* **PROVIDED INFORMATION**
■ ■ ■ ■ ■ ■ ■
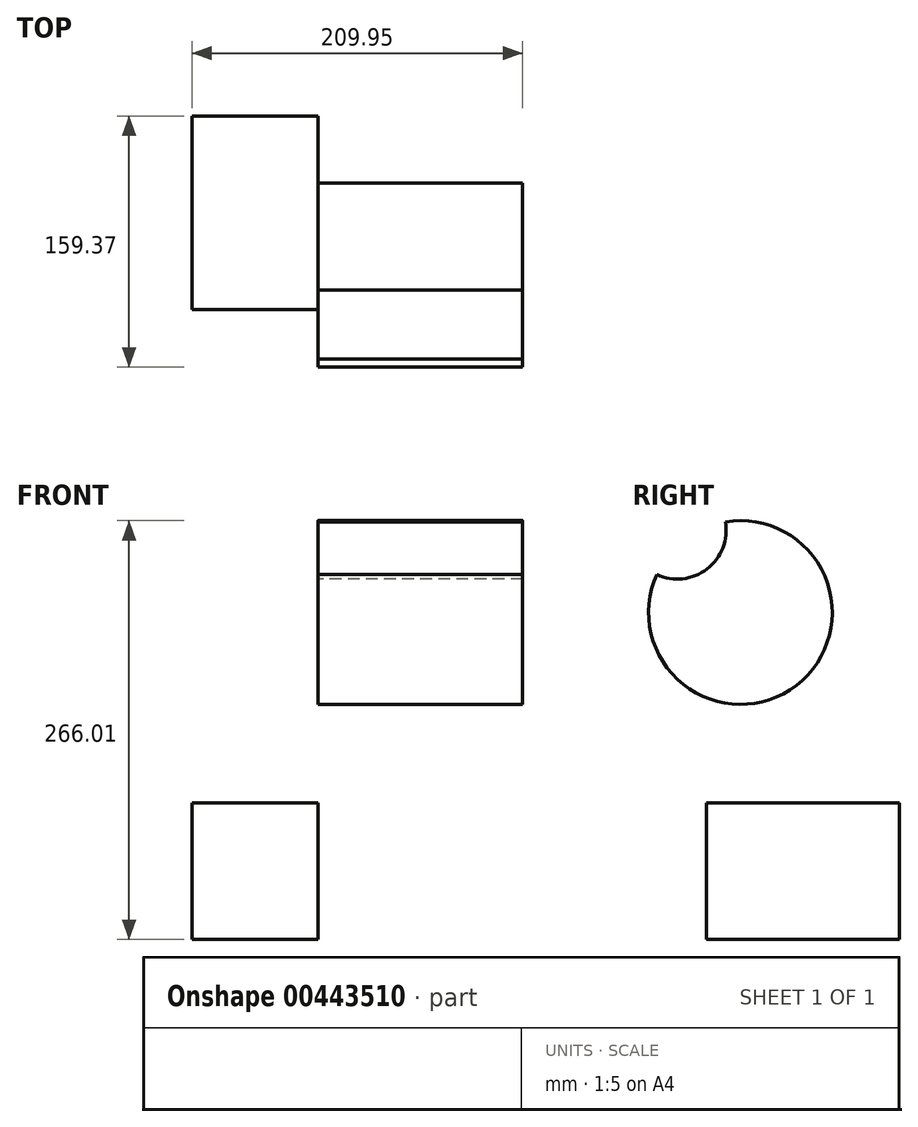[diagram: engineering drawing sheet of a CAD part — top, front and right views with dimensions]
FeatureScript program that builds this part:
annotation { "Feature Type Name" : "Feature", "Feature Type Description" : "" }
export const myFeature = defineFeature(function(context is Context, id is Id, definition is map)
    precondition{}
    {
        {
            var Q0;
            Q0=qCreatedBy(makeId("Right.planeOp"),FACE);
            var sketch = newSketch(context, id + "F0", { "sketchPlane" : qUnion([Q0])});
            skLineSegment(sketch, "E0.bottom", {"start": v(0, 0) * mm, "end": v(-122.72, 0) * mm});
            skLineSegment(sketch, "E0.top", {"start": v(0, -86.64) * mm, "end": v(-122.72, -86.64) * mm});
            skLineSegment(sketch, "E0.left", {"start": v(0, 0) * mm, "end": v(0, -86.64) * mm});
            skLineSegment(sketch, "E0.right", {"start": v(-122.72, 0) * mm, "end": v(-122.72, -86.64) * mm});
            skCircle(sketch, "E1", {"center": v(-101.02, 121.01) * mm, "radius": 58.36 * mm});
            skCircle(sketch, "E2", {"center": v(-141.05, 173.22) * mm, "radius": 31 * mm});
            skSolve(sketch);
        }
        {
            var Q0;
            Q0=makeQuery(id+"F0.imprint","IMPRINT",FACE,{"disambiguationData":[TD([[makeQuery(id+"F0.imprint","IMPRINT",EDGE,{"derivedFrom":sQuery(id+"F0.wireOp",EDGE,"E0.bottom")}),1.0]])]});
            extrude(context, id + "F1", {"entities" : qUnion([Q0]), "oppositeDirection" : true, "depth" : 79.9 * mm});
        }
        {
            var Q0;
            {var subQ0=sQuery(id+"F0.wireOp",EDGE,"E2");var subQ1=sQuery(id+"F0.wireOp",EDGE,"E1");var subQ2=makeQuery(id+"F0.imprint","INTERSECT",VERTEX,{"disambiguationData":[OD(0.0)],"derivedFrom":[subQ1,subQ0]});Q0=makeQuery(id+"F0.imprint","IMPRINT",FACE,{"disambiguationData":[TD([[makeQuery(id+"F0.imprint","IMPRINT",EDGE,{"disambiguationData":[TD([[subQ2,-1.0]])],"derivedFrom":subQ1}),1.0]])]});}
            extrude(context, id + "F2", {"entities" : qUnion([Q0]), "depth" : 130.05 * mm, "offsetDistance" : 25.4 * mm});
        }
    });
■ ■ ■ ■ ■ ■ ■
* **EXERCISE DESCRIPTION**
Rewrite the items from the start through the line containing "var sketch = newSketch(context, id", replacing every "Q0" with "planeQuery" and leaving everything else unchanged. Leave the pictures out.

* **SOLUTION TO THIS PROBLEM**
[diagram: engineering drawing sheet of a CAD part — top, front and right views with dimensions]
FeatureScript program that builds this part:
annotation { "Feature Type Name" : "Feature", "Feature Type Description" : "" }
export const myFeature = defineFeature(function(context is Context, id is Id, definition is map)
    precondition{}
    {
        {
            var planeQuery;
            planeQuery=qCreatedBy(makeId("Right.planeOp"),FACE);
            var sketch = newSketch(context, id + "F0", { "sketchPlane" : qUnion([planeQuery])});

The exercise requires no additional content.